When the first Star Wars opened in the theaters he was five years old and like every other little boy in America, he lived and breathed the characters and the stories. . .  for years.  He drug his sisters outside to play, assigning them roles.  He would play both Hans Solo AND Luke Skywalker and they would be cast in the roles of  Leia ( the sister who had the braids that she could put into buns on the side of her head), Chewbaca (the sister who had a rust colored winter coat that he insisted she wear even in the August heat), and C3PO (the sister he wanted to be able to turn off her constant chatter with a switch). There’s only room for one director.
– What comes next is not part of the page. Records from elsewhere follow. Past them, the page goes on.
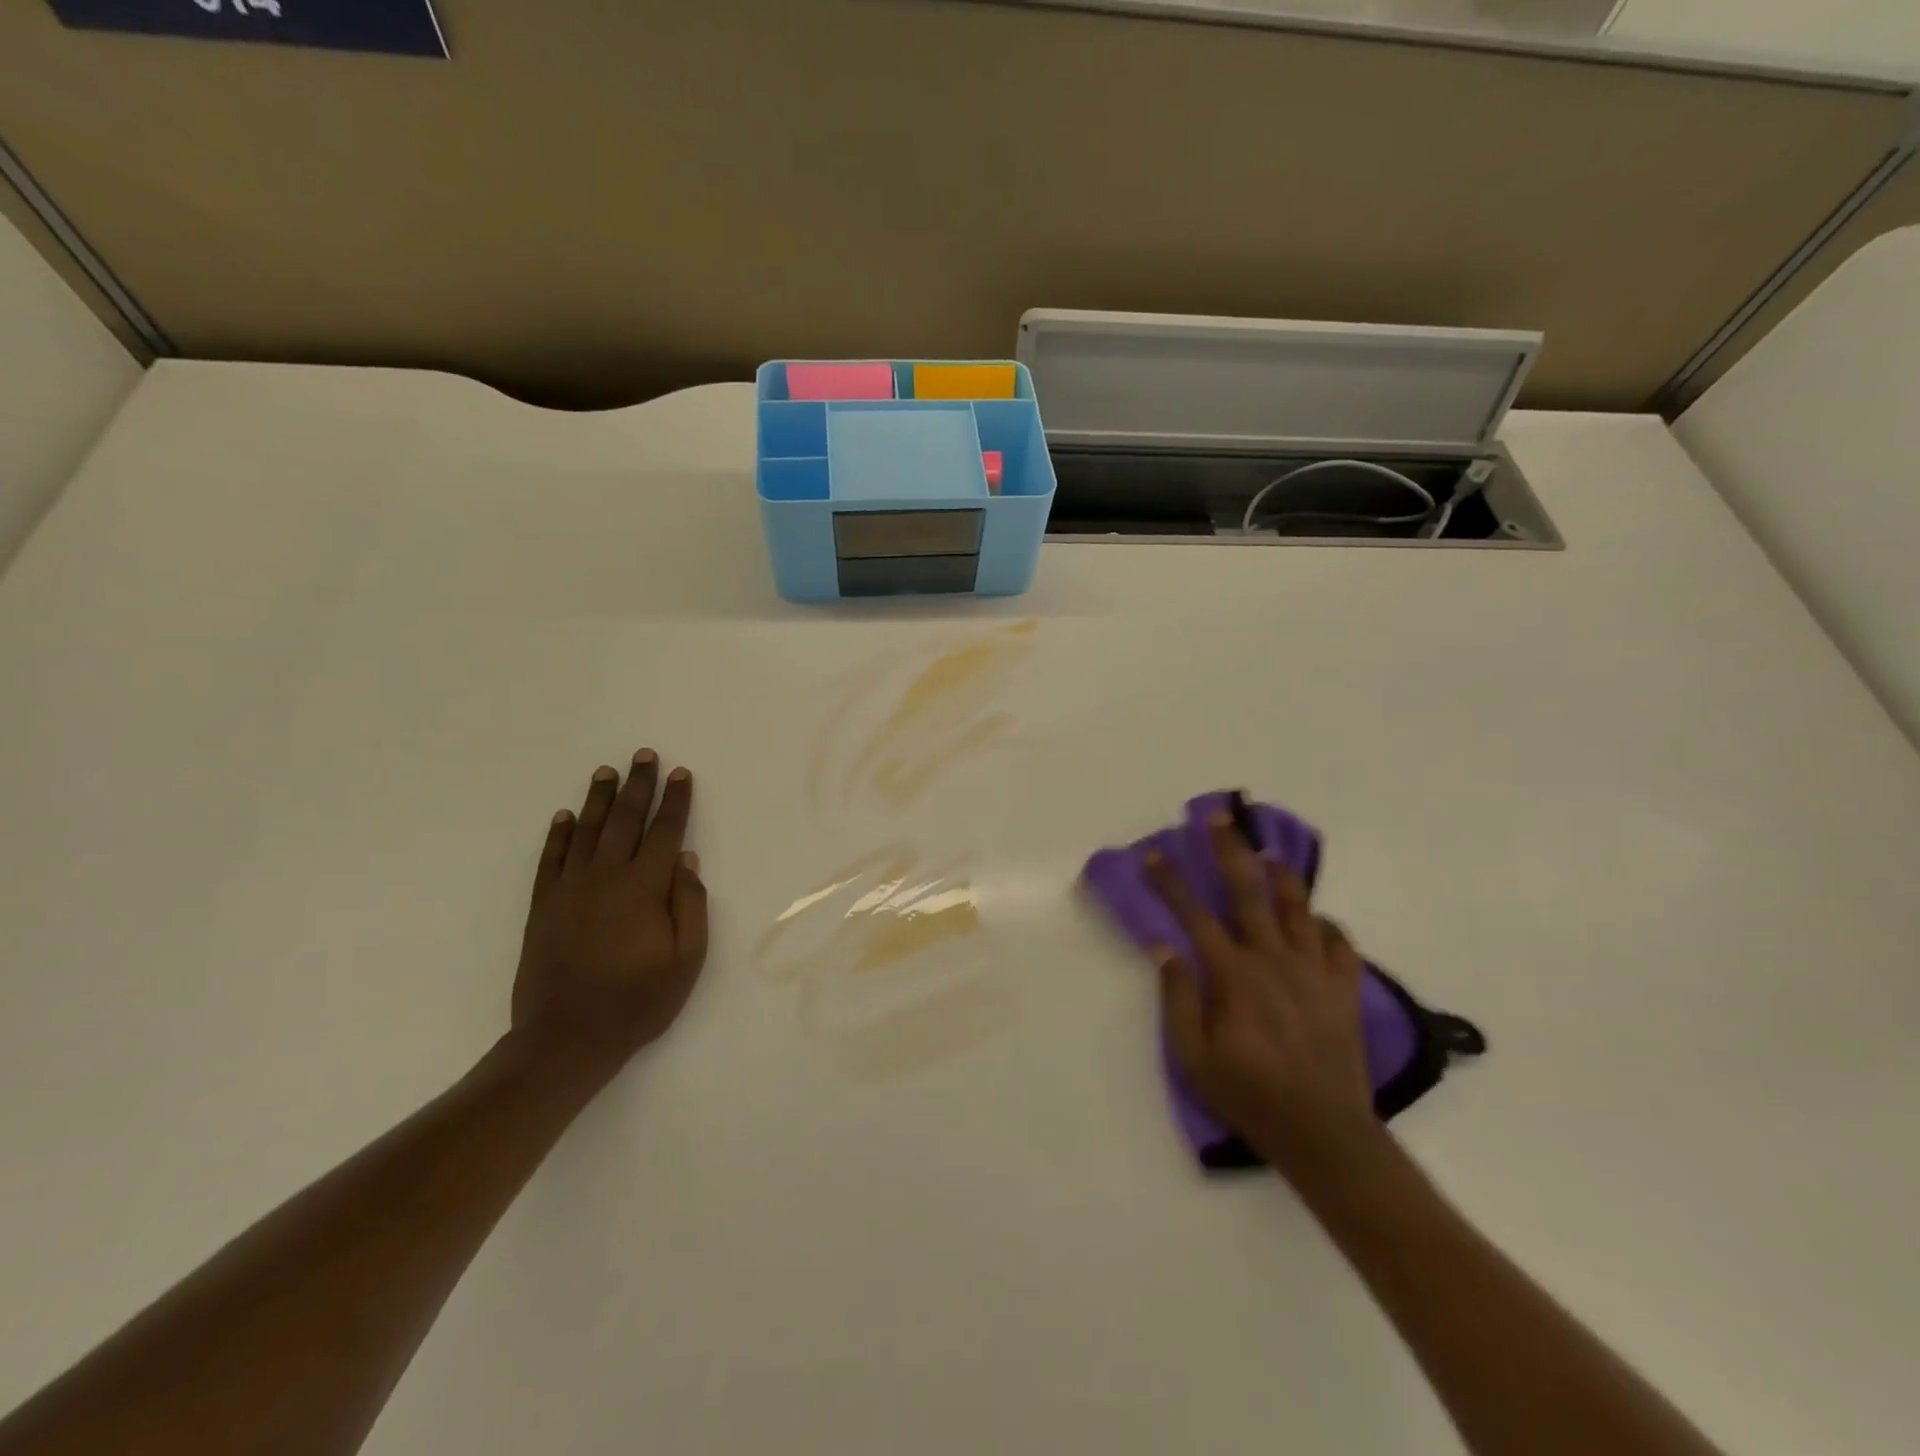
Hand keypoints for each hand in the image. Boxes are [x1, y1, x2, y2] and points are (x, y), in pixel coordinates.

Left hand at [511, 751, 708, 1069]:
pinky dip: (557, 834)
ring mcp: (569, 889)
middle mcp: (606, 877)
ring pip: (586, 831)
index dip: (675, 801)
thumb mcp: (686, 960)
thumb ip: (690, 906)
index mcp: (644, 888)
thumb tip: (686, 860)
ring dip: (599, 799)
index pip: (664, 832)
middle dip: (638, 785)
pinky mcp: (543, 906)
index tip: (681, 774)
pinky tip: (564, 816)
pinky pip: (550, 859)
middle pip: (625, 820)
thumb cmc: (638, 1001)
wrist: (567, 1038)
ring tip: (607, 772)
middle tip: (644, 756)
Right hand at [1145, 810, 1383, 1184]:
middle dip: (1230, 849)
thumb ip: (1177, 999)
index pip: (1193, 915)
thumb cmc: (1250, 1096)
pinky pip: (1339, 943)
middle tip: (1219, 817)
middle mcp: (1274, 960)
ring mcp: (1315, 971)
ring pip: (1298, 907)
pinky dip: (1324, 925)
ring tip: (1268, 853)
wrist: (1325, 1134)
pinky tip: (1314, 921)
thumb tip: (1165, 948)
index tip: (1151, 854)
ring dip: (1281, 875)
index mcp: (1234, 975)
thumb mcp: (1193, 1058)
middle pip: (1249, 891)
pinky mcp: (1344, 989)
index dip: (1169, 882)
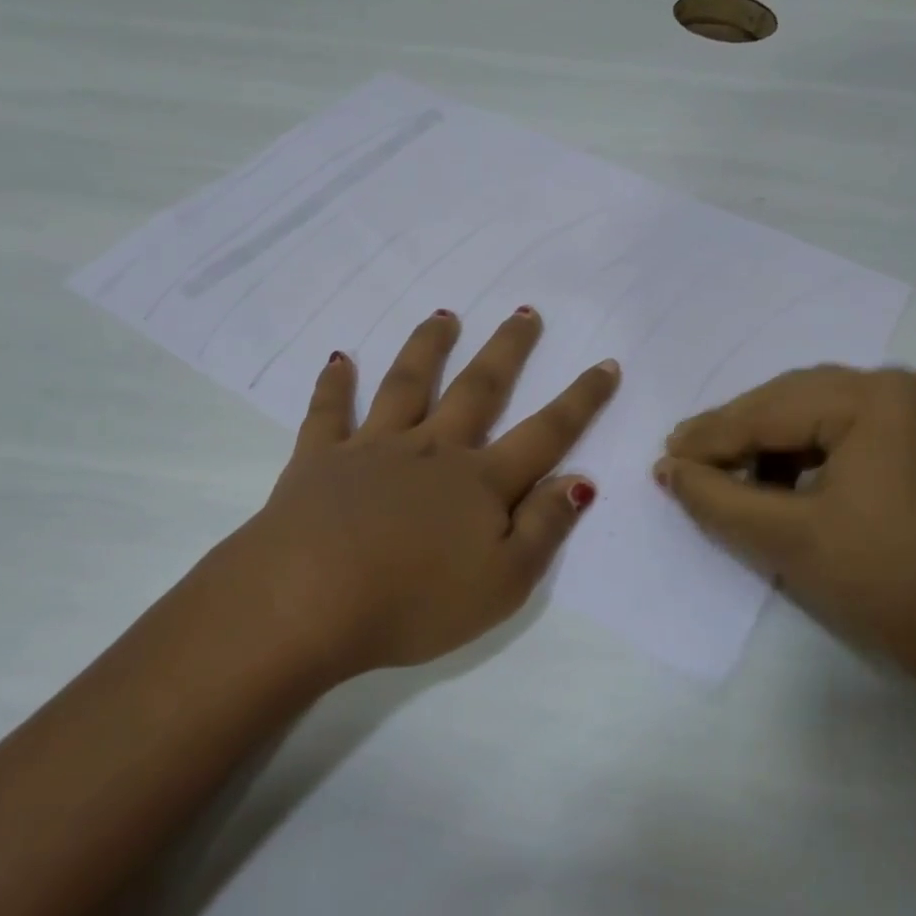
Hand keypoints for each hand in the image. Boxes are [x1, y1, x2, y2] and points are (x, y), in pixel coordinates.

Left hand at [231, 308, 618, 679]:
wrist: (309, 600)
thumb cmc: (414, 603)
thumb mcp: (502, 583)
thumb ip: (544, 528)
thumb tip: (580, 480)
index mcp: (479, 482)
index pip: (545, 433)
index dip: (581, 400)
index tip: (606, 364)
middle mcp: (432, 451)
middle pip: (479, 389)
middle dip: (508, 350)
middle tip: (526, 312)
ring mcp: (374, 448)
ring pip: (408, 384)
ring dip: (428, 347)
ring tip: (443, 315)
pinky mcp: (320, 459)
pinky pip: (329, 412)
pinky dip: (334, 385)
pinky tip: (338, 360)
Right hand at [656, 367, 915, 692]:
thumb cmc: (885, 586)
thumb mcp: (786, 537)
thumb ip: (716, 496)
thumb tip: (667, 468)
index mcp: (882, 398)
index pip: (773, 409)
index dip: (713, 436)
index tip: (666, 456)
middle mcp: (914, 383)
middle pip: (799, 400)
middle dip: (741, 433)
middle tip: (688, 460)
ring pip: (826, 409)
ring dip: (776, 439)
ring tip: (731, 474)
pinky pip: (858, 424)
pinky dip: (816, 447)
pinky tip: (784, 476)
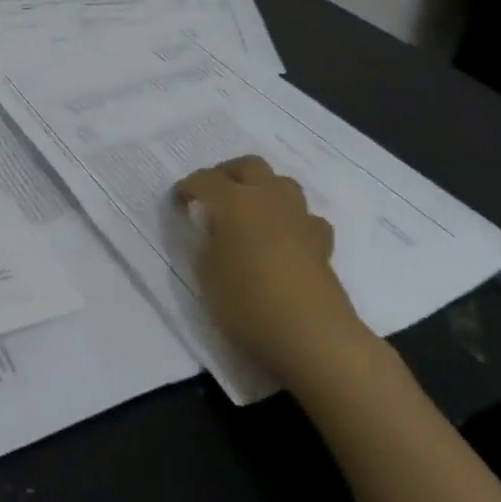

He might have been ten the year we gave him the book The Hobbit for a Christmas present. He read all that day and into the night, caught up in the world of hobbits and elves and dwarves and the Shire. It must have been after midnight when he came out of his room into the living room in tears. “What’s wrong?” we asked him.  “Nobody told me that Fili and Kili died,” he sobbed.  “Who thought it was a good idea to give a little kid a book like that for a present?!”  But thus began his life long love of Tolkien.

He was 19 when he joined the Marine Corps. The recruiter came to the house to pick him up and watching him get in that car and drive away was one of the hardest things I had ever done.  His stories from the Corps are legendary, but those are his to tell. . . and he does it so much better.

Except for this one:  He graduated from Boot Camp on July 4th in Paris Island, South Carolina.  The entire family traveled to his graduation.  What we didn’t know is what we carried  with us.

After graduation he returned home with us for a few days and then we sent him off to North Carolina for more training. A few days later we got a call on our answering machine:  “Hello, Mr. and Mrs. Abbott.  This is Captain _____ (I no longer remember his name.)  I am calling in regards to your son. Private Abbott  is under quarantine at the Base Hospital with the Chicken Pox. And our experience is that in situations such as these, the Marine recovers better at home.”  Translation:  the Marine needs his mommy.

And then there is this. It was  his fifth birthday. We lived in an apartment which was on the second and third floor of an old house, and I had sent him up to my bedroom on the third floor to retrieve my hair dryer (the kind that was sort of a portable model of a salon hair dryer.) As usual his sister, two years younger than he, was on his heels because she followed him everywhere. He was lugging the dryer down the stairs and explaining to her:  “Tabi, it’s a good thing Mom sent me to get this hair dryer because it is so heavy that only a five year old can carry it.” She nodded, appropriately impressed with his new-found five-year-old strength. “And,” he continued, “sin is so heavy that only Jesus can carry that.”  From the mouths of babes.

My first born is now himself a good husband and father and leader of men. 

It has been a long road from that day 43 years ago when I finally got my Valentine Card, my box of candy, and my son.  And not always an easy one for either of us. But Jesus has carried us and our sin and His grace to this place where we are today, and for that I am grateful. And I am blessed to be his mother.

Happy Birthday, Sean!  And have some Valentine candy.  It’s half off!